- Cub Run Location within Kentucky Cub Run Location within the United States
- Coordinates: 37°18′2″N 86°3′39″W﻿ / ﻿37.30056°N 86.06083°W
- Country: United States
- State: Kentucky
- County: Hart
- Elevation: 761 ft (232 m)
- Time zone: UTC-6 (Central (CST))
- • Summer (DST): UTC-5 (CST)
- ZIP codes: 42729
- GNIS feature ID: 490445

= Cub Run, Kentucky =

Unincorporated community in Kentucky, United States

Cub Run is an unincorporated community in Hart County, Kentucky, United States. It was also known as The Crossroads.

==History==
There are several anecdotal explanations for how the place received its name; some involve stories of a bear cub running.

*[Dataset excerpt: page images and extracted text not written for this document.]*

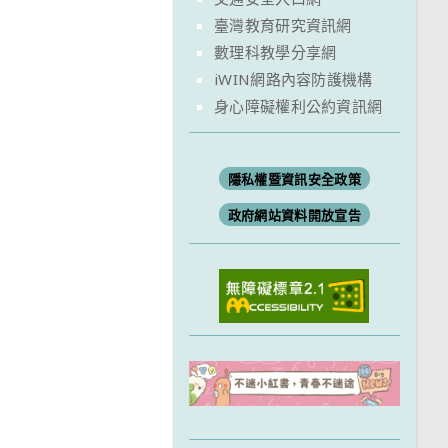
臺灣教育研究資訊網
數理科教學分享網
iWIN網路內容防護機構
身心障礙權利公約資訊網
隱私權暨資訊安全政策
政府網站資料開放宣告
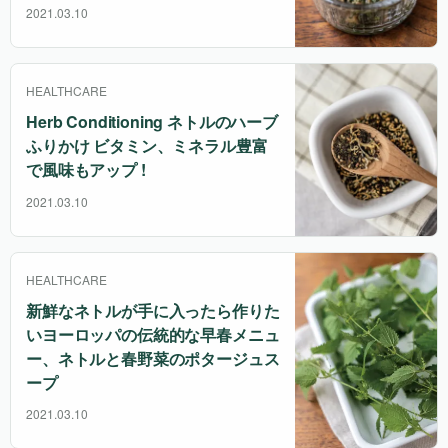
2021.03.10
HEALTHCARE
Herb Conditioning ネトルのハーブ
ふりかけ ビタミン、ミネラル豊富
で風味もアップ !
2021.03.10
HEALTHCARE
新鮮なネトルが手に入ったら作りた
いヨーロッパの伝統的な早春メニュ
ー、ネトルと春野菜のポタージュス
ープ
2021.03.10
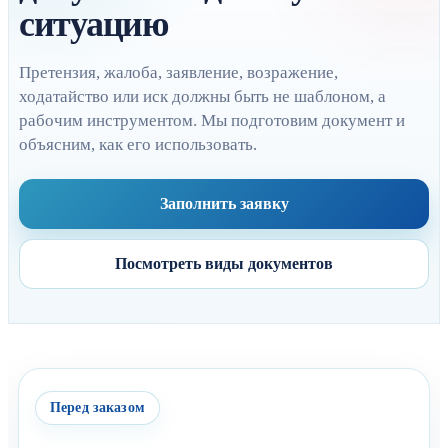
ситуацию
Претензия, жалоба, заявление, возражение,
ходатайство или иск должны быть не шаблоном, а
рабочим инструментом. Мы подготовим документ и
объясним, как его использовать.
Заполнить заявку
Посмотреть виды документов
Перед заказом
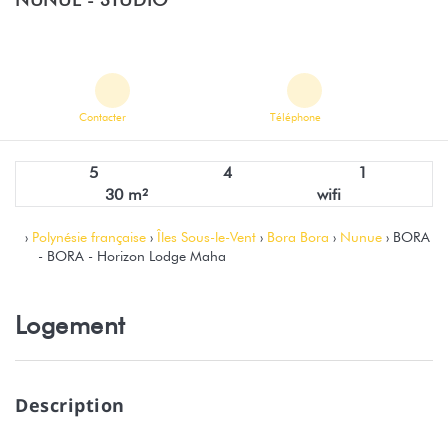
Contacter
Téléphone
5
4
1
30 m²
wifi
›
Polynésie française
›
Îles Sous-le-Vent
›
Bora Bora
›
Nunue
› BORA
- BORA - Horizon Lodge Maha
Logement
Description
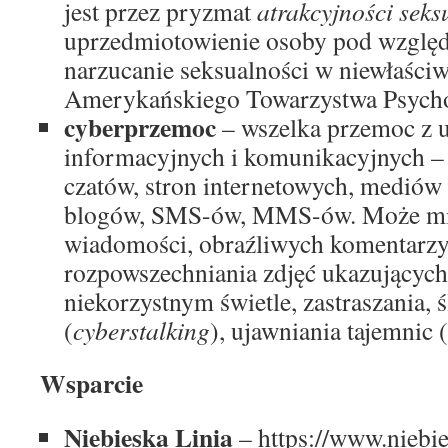
jest przez pryzmat
atrakcyjności seks
uprzedmiotowienie osoby pod wzglę
narzucanie seksualności w niewłaści
Amerykańskiego Towarzystwa Psycho
cyberprzemoc
– wszelka przemoc z 
informacyjnych i komunikacyjnych –
czatów, stron internetowych, mediów
blogów, SMS-ów, MMS-ów. Może mi
wiadomości, obraźliwych komentarzy (
rozpowszechniania zdjęć ukazujących
niekorzystnym świetle, zastraszania, 
(
cyberstalking
), ujawniania tajemnic (
Wsparcie
Niebieska Linia
– https://www.niebie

In fact in southeastern jargon a "run" is a creek (e.g. "Battle of Bull Run"), and Cub Run is a creek which is a tributary of the Green River on the northern edge of Mammoth Cave National Park, and has its origin in the village of Cub Run. The species of cub is lost in history but very likely a bear cub given the proximity of other creeks such as Bear Creek and Bar Brook.

==Geography==
Cub Run is located at the junction of Kentucky Routes 88 and 728 (KY 88 and KY 728) in western Hart County.

==Education==
Students in Cub Run attend Hart County Schools, including Hart County High School in Munfordville. Cub Run Elementary is located on KY 728 on the south side of the community.

==In popular culture==
The indie rock band Eleventh Dream Day recorded their 1991 album, Lived to Tell, in a tobacco barn on the Niland's farm in Cub Run.